Source records START

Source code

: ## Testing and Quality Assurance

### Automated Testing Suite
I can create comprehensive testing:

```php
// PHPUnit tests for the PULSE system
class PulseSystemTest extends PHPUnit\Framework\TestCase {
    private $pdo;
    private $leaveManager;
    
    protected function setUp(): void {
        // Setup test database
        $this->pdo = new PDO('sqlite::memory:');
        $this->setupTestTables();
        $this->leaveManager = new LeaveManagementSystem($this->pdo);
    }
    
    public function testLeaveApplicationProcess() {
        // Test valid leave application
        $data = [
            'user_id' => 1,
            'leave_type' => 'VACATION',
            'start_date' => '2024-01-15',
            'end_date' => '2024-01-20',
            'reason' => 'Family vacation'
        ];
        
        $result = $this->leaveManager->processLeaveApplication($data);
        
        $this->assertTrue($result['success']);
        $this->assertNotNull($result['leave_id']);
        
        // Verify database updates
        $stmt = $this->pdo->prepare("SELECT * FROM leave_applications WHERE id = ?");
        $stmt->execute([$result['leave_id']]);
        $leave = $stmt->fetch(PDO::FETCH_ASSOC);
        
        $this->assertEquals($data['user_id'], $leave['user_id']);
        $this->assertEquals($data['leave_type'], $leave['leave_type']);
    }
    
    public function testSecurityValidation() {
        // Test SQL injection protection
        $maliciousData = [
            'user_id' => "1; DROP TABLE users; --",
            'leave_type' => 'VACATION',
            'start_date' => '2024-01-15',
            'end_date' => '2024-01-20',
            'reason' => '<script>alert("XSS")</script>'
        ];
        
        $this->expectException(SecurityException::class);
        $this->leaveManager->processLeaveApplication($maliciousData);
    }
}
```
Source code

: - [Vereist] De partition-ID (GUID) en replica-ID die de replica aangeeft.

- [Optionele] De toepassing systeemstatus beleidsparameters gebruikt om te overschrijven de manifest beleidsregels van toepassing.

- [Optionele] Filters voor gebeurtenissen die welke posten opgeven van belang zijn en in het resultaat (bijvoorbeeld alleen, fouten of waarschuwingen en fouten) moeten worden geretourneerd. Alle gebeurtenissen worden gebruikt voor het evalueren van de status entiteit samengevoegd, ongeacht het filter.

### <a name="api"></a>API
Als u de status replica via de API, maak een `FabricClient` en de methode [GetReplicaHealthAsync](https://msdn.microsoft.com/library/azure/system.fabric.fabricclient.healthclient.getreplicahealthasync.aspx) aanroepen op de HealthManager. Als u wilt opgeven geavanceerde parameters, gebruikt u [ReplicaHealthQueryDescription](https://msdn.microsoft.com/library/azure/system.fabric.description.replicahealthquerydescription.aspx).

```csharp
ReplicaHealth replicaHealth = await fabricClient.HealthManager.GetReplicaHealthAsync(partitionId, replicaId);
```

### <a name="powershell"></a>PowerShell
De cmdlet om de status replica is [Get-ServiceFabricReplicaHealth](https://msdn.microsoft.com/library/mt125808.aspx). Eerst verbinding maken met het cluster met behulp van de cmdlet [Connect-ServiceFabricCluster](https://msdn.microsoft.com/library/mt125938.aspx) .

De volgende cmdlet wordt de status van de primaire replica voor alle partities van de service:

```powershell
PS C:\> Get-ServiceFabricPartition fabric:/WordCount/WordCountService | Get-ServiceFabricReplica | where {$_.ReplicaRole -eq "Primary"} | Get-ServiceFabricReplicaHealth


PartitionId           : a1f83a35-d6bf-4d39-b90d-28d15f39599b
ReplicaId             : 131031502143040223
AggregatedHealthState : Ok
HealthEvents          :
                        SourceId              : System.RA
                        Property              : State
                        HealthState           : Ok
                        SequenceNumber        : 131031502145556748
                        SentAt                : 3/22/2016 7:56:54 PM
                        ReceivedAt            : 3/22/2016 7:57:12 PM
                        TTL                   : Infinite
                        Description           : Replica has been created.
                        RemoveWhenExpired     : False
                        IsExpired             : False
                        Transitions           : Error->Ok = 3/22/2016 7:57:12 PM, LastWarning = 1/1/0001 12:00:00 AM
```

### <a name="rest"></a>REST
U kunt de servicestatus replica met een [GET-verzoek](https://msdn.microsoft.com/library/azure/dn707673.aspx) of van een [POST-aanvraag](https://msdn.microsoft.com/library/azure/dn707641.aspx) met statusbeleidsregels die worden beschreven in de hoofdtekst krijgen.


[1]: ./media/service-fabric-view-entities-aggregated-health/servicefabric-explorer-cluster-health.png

Source records END

Going through the entries above, tally every line that contains the string "function", then state only the total.

- **Response**:
3